## Extrait du texte:
▬▬▬▬▬▬▬▬▬▬

Rats, cochons et fourmis (numériques)
Comme je le disais, Jean-Michel Salaün n’est pas le seul à comparer les internautes à des animaux et il s’agit même d’une figure de style assez courante, dont je voudrais donner quelques exemples avant d’aller plus loin.
Suite au scandale Cambridge Analytica, Giovanni Buttarelli, le contrôleur européen de la protection des données, a ainsi récemment comparé les utilisateurs de Facebook à des « rats de laboratoires » :
Il y a des jours où l’on a l’impression que les gens sont traités comme des animaux élevés en batterie ou des rats de laboratoire. On nous traite comme si nous étions dans des « fermes à données » (data farms). Nous sommes enfermés dans des enclos et chacune de nos actions est surveillée.
La métaphore est d’autant plus pertinente que c’est bien à partir d’un « projet de recherche » conduit par l’universitaire britannique Aleksandr Kogan que les données de dizaines de millions d’utilisateurs de Facebook ont été siphonnées pour être ensuite revendues à la firme Cambridge Analytica. Et l’on sait également que l’entreprise de Mark Zuckerberg, qui développe de vastes programmes de recherche à partir des données collectées, n’a pas hésité par le passé à manipuler le fil d’actualité de centaines de milliers d’utilisateurs pour réaliser une expérience de psychologie grandeur nature sur la « propagation des émotions ». La comparaison a le mérite de frapper les esprits, mais elle évacue aussi d’emblée la catégorie du travail, car le rat de laboratoire est, par définition, un être qui ne travaille pas : c’est au contraire une créature réduite à n’être plus qu’un «outil de travail» utilisé par autrui.
La métaphore de la ferme et de l’élevage en batterie apparaissant dans les propos de Buttarelli est aussi employée par Tristan Nitot dans son ouvrage Surveillance et dans les interventions qu’il donne pour sensibiliser le public à la question de la reprise du contrôle des données personnelles. Pour dénoncer le modèle économique de la « fausse gratuité » mis en oeuvre par les services web se finançant grâce au ciblage publicitaire, il compare les internautes à des cochons engraissés par un fermier :
Il y a un adage qui dit : « Si c’est gratuit, c’est vous le produit ». Effectivement ! Donc vous voyez, là c’est une ferme industrielle de cochons, et on ne comprend pas toujours très bien, mais le cochon, je vous le dis tout de suite, le cochon n’est pas le client du fermier. Il y a un moment où il faut revenir sur la base. C’est-à-dire que le cochon, il est nourri gratuitement, il est logé gratuitement, mais aucun de nous, d’ailleurs nous ne sommes pas des cochons, donc on peut avoir une certaine distance vis-à-vis du sujet, nous savons, indéniablement, que le cochon n’est pas le client du fermier. Le client c’est celui qui mange le saucisson. Il y a un parallèle intéressant, d’ailleurs, entre le cochon et nous, utilisateurs du numérique, je n’ai pas dit clients du numérique, mais utilisateurs du numérique, c’est que, finalement, on va peut-être finir en saucissons.

▬▬▬▬▬▬▬▬▬▬

## Extraits de données:
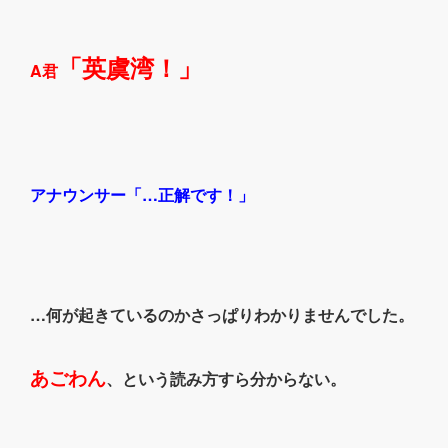
「英虞湾！」
A君
アナウンサー「…正解です！」
…何が起きているのかさっぱりわかりませんでした。
あごわん
、という読み方すら分からない。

▬▬▬▬▬▬▬▬▬▬

## Activité 1:
Répondez brièvement aux questions suivantes à partir du texte sur les métaphores animales des internautes.
(a) Quelle fonction occupe Giovanni Buttarelli ?
(b) Quel universitaire a conduit le « projet de recherche » à partir duquel des données d'utilisateurs de Facebook ont été siphonnées ?
(c) Selon Tristan Nitot, qui est le client du fermier ?
## Activité 2:
Reproduisez fidèlement tout le passage du texte sur les métaphores animales des internautes, depuis « Rats, cochons et » jusqu'à « actions est surveillée. ».
## Activité 3:
Prolongez le texte sur les métaphores animales des internautes à partir de sa dernière phrase.

## Résultat attendu 1:
(a) Il est le contrôleur européen de la protection des données.
(b) L'universitaire britannique Aleksandr Kogan.
(c) Celui qui mange le saucisson.

## Résultat attendu 2:
Rats, cochons et fourmis (numériques)
Comme je le disais, Jean-Michel Salaün n’est pas le seul à comparer les internautes à des animaux et il s’agit même d’une figure de style assez courante, dont je voudrais donner quelques exemples avant d’aller plus loin.
Suite au scandale Cambridge Analytica, Giovanni Buttarelli, le contrôleur européen de la protection des données, a ainsi récemment comparé les utilisateurs de Facebook à des « rats de laboratoires » :
Il y a des jours où l’on a l’impression que les gens sont traités comme des animaux élevés en batterie ou des rats de laboratoire. On nous traite comme si nous étions dans des « fermes à données » (data farms). Nous sommes enfermés dans des enclos et chacune de nos actions est surveillée.

## Résultat attendu 3:
La violence de l’image exclut là encore que l’on puisse parler de travail à propos de ces animaux d’élevage, conduits à la mort par l’éleveur et in fine transformés en produits de consommation. Si la métaphore aide bien à comprendre que l’utilisateur de Facebook n’est pas son « client », elle a aussi pour effet indirect d’interdire de le voir comme un « travailleur de la donnée ».
Le dernier exemple de « zoomorphisme » que je voudrais citer se situe dans un registre un peu différent, et il me paraît même plus intéressant que les deux précédents, car il utilise la figure des animaux non pas simplement pour dénoncer des formes d’exploitation, mais pour questionner le rapport des internautes au travail. Bernard Stiegler considère en effet que les « traces » que nous laissons sur Internet peuvent être comparées à des « phéromones numériques », à l’image des signaux chimiques que les fourmis laissent au cours de leurs déplacements pour coordonner leurs actions avec celles de leurs congénères par le biais de phénomènes d’intelligence collective (appelée aussi stigmergie, du grec stigma « marque, signe » et ergon « travail, action »).
Cette comparaison est intéressante, parce qu’elle a le mérite de mettre en évidence la dimension intrinsèquement « sociale » et « collective » des données que l’on appelle généralement (et bien à tort) « personnelles ». Par ailleurs, bien qu’ils s’agissent d’animaux et qu’elles soient dépourvues « d’intentionnalité », nous sommes portés à accepter que les fourmis « travaillent », parce qu’elles effectuent des taches spécialisées en se coordonnant pour le bien de la collectivité (renvoyant à la fameuse « division du travail » décrite par Adam Smith).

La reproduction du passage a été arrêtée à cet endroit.